Comentando lo anterior, un escritor francés dice:
Nada es más fácil, al parecer, que dar el derecho de matarse a los incurables que a gritos piden la muerte. Es esto permitir una obra de misericordia, una obra pía. La idea parece, en efecto, simple y generosa. Su aplicación encuentra, sin embargo, numerosas y serias dificultades. El año pasado, el Congreso de Washington tuvo que ocuparse de un proyecto análogo, y no lo votó. Su discusión provocó en la Prensa y en la opinión apasionadas controversias. La intervención de los médicos y de los jueces no facilita la fatal transición; ésta constituye, por el contrario, una formalidad complicada y peligrosa. La Eutanasia exige tales garantías científicas y legales, es un acto de una importancia tan grande, que el aparato judicial no funcionará sino con una circunspección y una lentitud meticulosas. Suponed que se cometiese un error, y ya tenéis a la institución comprometida para siempre. Para ser eficaz, necesitaría ser rápida, y el procedimiento no tendría esta indispensable rapidez...

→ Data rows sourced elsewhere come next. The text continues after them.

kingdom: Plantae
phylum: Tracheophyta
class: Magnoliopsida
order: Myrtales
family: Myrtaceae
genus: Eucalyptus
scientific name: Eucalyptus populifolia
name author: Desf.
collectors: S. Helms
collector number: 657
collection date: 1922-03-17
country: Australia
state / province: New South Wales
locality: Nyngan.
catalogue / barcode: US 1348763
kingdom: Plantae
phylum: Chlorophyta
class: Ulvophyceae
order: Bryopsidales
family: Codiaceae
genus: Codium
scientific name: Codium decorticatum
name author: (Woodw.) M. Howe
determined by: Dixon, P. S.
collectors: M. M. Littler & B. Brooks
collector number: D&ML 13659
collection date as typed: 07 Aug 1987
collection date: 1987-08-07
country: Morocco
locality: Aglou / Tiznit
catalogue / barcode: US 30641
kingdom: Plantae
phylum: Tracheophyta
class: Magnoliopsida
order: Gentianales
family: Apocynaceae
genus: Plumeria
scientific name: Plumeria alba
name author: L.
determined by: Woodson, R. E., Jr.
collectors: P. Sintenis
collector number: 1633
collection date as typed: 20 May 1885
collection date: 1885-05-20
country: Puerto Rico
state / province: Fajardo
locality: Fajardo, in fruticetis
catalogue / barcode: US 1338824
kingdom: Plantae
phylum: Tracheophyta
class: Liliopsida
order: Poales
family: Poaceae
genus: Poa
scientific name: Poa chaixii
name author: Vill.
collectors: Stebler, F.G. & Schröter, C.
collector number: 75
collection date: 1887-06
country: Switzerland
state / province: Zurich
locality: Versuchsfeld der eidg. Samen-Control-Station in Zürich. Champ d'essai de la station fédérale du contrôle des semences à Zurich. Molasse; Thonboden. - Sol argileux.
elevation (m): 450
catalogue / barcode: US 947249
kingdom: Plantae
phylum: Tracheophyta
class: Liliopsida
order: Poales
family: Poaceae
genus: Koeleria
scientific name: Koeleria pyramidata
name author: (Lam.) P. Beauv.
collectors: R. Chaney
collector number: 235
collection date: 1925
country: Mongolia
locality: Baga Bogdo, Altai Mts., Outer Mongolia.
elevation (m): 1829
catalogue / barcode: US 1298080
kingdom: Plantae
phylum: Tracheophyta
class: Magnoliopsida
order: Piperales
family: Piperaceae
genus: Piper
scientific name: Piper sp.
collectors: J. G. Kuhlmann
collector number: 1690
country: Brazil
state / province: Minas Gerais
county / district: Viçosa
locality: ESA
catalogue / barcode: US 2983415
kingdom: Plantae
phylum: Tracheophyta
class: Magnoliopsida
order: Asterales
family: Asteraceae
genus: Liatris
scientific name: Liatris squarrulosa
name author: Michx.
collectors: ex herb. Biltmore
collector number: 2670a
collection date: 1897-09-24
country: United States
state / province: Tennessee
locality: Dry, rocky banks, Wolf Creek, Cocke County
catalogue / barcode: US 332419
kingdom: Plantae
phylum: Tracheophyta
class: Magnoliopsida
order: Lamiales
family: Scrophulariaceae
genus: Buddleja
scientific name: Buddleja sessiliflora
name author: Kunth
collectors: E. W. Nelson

Es cierto, y lo es también que el hombre no ha llegado aún a un grado de cultura suficiente para resolver tamañas dificultades; pero deseemos, deseemos con toda nuestra alma, que, en un día no lejano, los médicos, que tan rara vez curan, cumplan siquiera con el que debía ser su oficio por excelencia: suprimir el dolor, ya que los adelantos científicos les permiten lograr fácilmente esta supresión. Deseemos igualmente que los Gobiernos civilizados faciliten tan santa tarea, llenándola, es claro, de las garantías indispensables. De esta manera, si la humanidad no llega a realizar la promesa de Metchnikoff, de siglo y medio de vida, tras del cual vendría el fin fisiológico, cuando menos lograremos que se supriman la agonía, el horror, el gesto trágico de los últimos momentos, y podremos entrar a lo INVISIBLE con la serenidad antigua, con la majestad humana que conviene a los actos solemnes, con la placidez crepuscular de quien se duerme sin dolor en la blanda almohada del Misterio, casi con la ufanía, que debe mostrar el que pasa bajo ese negro arco de triunfo de la muerte.